[TASK DESCRIPTION]
Copy word for word the lines in the entries from the line with "Areas We Serve" to the line with "Serving 50 States Nationwide", including both of those lines.

[THE INPUT]
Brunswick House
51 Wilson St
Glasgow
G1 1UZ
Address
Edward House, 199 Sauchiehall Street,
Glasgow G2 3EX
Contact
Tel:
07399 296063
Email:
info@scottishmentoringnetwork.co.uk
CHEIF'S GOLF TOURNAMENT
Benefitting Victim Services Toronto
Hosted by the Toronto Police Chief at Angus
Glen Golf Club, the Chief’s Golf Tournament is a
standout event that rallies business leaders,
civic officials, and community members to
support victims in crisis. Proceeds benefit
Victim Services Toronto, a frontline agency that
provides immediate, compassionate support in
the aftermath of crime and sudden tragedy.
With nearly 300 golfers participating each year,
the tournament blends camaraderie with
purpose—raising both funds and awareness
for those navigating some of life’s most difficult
...
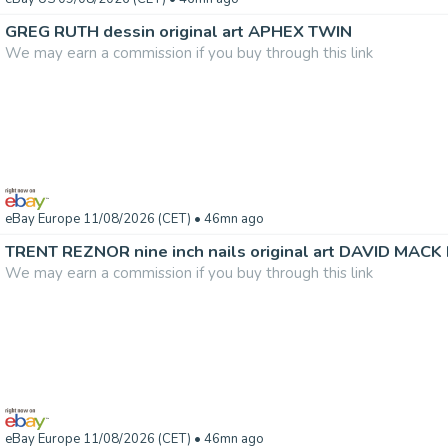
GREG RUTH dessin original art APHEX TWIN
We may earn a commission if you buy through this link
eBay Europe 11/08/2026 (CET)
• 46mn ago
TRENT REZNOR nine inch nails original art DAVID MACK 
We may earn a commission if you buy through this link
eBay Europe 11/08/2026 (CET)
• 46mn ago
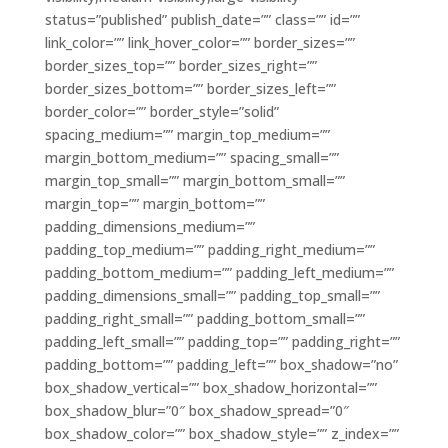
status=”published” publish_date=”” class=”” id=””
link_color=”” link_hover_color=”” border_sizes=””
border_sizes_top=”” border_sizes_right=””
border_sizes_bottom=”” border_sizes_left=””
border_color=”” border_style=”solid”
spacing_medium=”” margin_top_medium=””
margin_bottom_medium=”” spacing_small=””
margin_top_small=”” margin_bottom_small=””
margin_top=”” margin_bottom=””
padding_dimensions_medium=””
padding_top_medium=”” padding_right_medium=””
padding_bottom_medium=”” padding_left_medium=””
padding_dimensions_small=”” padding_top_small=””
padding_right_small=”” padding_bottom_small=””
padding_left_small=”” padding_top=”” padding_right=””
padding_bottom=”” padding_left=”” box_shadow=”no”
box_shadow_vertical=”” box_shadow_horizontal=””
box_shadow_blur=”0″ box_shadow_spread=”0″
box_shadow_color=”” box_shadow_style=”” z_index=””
---
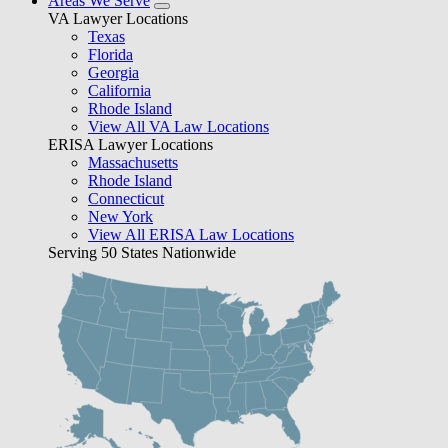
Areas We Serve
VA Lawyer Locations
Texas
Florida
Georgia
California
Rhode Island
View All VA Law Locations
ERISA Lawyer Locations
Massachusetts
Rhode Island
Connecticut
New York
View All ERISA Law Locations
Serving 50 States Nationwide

[WRITTEN ANSWER]
Areas We Serve
VA Lawyer Locations
Texas
Florida
Georgia
California
Rhode Island
View All VA Law Locations
ERISA Lawyer Locations
Massachusetts
Rhode Island
Connecticut
New York
View All ERISA Law Locations
Serving 50 States Nationwide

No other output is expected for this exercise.